[[ Data records, beginning ]]

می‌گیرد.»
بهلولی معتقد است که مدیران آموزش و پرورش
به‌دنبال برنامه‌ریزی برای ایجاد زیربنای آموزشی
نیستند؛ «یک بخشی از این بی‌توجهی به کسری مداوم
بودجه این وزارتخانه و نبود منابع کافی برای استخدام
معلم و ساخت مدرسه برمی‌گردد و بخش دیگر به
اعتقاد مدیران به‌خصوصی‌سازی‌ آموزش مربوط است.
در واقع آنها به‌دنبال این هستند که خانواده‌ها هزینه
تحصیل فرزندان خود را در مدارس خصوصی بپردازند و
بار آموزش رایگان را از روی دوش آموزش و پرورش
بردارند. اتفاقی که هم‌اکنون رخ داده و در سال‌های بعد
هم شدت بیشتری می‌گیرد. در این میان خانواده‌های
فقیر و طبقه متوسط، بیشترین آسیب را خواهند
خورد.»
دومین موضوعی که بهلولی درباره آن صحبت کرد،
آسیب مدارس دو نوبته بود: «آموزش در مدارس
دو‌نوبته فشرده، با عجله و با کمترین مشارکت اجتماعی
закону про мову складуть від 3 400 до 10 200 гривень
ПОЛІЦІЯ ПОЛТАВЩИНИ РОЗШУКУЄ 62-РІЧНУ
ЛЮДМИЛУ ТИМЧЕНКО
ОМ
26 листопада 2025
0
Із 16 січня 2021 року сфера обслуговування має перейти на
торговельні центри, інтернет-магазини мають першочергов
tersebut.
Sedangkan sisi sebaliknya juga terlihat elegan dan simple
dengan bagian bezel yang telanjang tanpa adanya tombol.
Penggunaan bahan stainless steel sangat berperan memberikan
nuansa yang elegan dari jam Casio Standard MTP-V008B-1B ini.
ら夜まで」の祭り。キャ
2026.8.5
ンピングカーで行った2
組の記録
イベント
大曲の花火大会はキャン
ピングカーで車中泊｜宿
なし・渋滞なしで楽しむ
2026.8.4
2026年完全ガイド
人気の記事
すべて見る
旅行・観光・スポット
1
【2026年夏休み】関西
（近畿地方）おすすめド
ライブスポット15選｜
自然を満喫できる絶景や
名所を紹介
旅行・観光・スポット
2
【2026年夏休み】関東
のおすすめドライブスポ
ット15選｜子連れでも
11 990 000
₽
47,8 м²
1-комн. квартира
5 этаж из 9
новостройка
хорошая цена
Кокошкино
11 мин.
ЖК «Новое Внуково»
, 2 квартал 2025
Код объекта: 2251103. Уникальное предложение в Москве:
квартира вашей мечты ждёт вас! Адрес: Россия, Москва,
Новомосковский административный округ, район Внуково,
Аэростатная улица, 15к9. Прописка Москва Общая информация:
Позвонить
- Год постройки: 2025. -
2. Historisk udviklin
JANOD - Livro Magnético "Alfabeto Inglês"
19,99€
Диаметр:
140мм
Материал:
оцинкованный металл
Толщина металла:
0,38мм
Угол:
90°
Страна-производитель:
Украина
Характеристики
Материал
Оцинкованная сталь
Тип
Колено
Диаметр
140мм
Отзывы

[[ Data records, end ]]
[[ Data records, beginning ]]

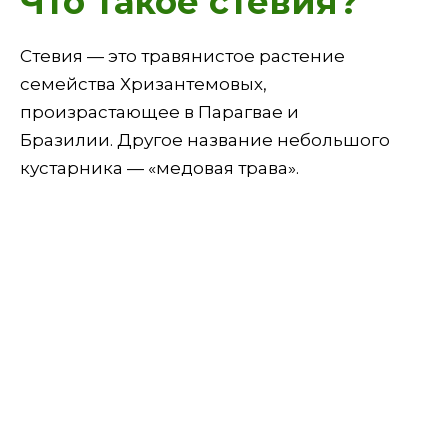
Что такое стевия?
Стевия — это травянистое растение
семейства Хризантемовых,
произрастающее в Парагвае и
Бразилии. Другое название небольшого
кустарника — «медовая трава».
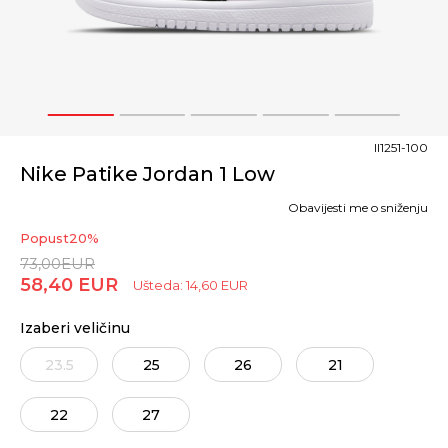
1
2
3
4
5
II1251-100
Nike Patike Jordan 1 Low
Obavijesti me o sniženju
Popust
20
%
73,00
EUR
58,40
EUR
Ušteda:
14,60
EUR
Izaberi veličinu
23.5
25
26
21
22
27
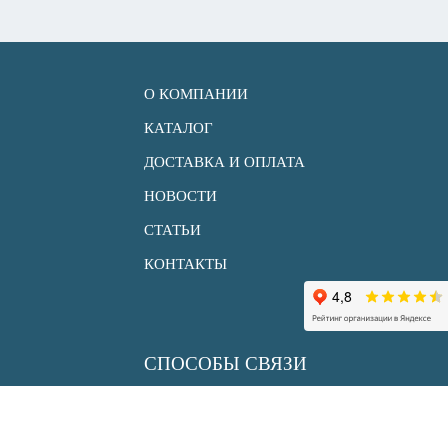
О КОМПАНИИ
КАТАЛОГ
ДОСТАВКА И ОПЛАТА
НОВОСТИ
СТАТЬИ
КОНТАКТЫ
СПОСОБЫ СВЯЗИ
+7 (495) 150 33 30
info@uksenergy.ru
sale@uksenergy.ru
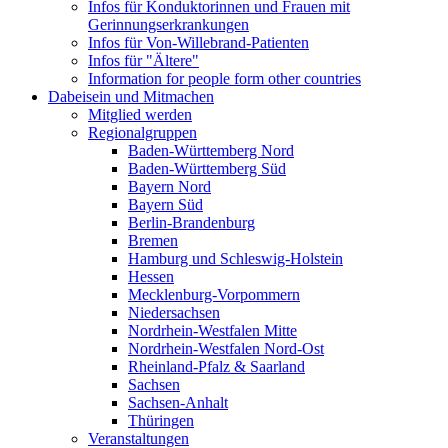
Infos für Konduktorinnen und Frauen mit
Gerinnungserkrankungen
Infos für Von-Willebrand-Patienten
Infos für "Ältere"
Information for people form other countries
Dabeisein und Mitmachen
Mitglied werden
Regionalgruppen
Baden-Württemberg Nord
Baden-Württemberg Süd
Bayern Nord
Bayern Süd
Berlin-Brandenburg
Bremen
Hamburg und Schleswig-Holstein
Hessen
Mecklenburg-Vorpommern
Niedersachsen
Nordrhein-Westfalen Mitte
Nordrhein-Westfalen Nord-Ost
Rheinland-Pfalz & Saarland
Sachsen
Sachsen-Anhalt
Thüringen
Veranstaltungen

[[ Data records, end ]]
[[ Data records, beginning ]]

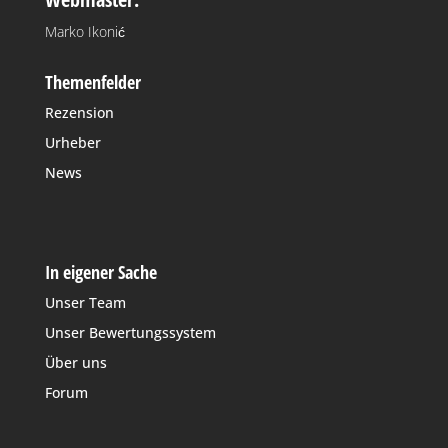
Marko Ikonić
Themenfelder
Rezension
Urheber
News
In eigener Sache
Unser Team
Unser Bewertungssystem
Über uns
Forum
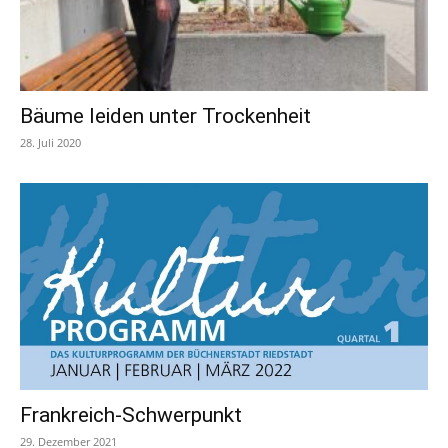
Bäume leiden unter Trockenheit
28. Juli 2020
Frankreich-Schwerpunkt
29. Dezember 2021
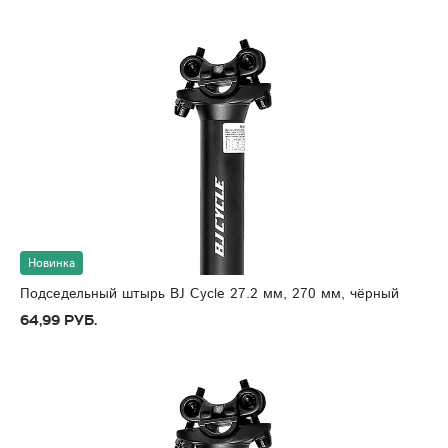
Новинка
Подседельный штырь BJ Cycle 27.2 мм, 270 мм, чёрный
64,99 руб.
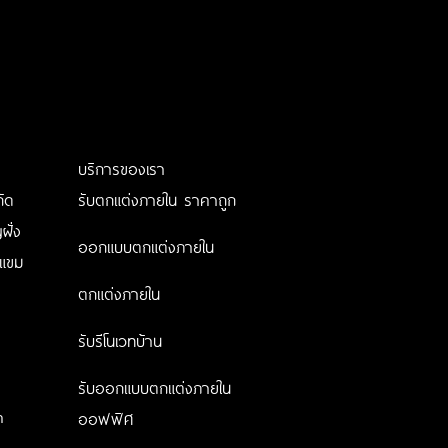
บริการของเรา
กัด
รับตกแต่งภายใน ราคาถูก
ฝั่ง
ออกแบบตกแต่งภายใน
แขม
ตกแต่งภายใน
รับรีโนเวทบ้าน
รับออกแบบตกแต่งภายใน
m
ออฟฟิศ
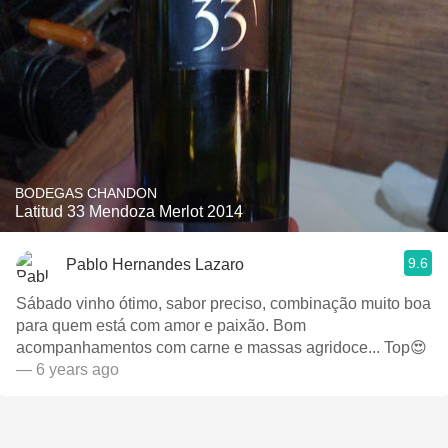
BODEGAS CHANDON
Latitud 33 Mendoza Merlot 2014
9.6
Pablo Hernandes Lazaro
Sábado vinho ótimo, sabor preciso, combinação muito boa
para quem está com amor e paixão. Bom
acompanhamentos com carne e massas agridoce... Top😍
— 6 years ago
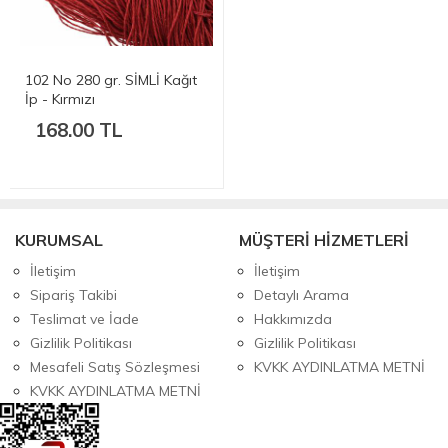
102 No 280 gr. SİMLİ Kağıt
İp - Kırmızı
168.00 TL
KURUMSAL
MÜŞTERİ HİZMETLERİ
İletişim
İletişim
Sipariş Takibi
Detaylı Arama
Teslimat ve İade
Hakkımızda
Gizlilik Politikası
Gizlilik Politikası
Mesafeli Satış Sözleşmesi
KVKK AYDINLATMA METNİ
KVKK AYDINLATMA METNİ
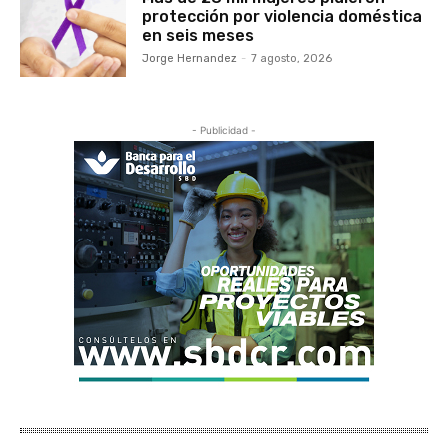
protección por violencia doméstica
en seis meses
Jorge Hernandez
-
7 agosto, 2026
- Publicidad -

[[ Data records, end ]]

Please pull out every line of the data above that contains the string "Infos". Case counts, so only lines with that exact capitalization qualify.

Response for this exercise:
Infos für Konduktorinnen und Frauen mit
Infos für Von-Willebrand-Patienten
Infos für "Ältere"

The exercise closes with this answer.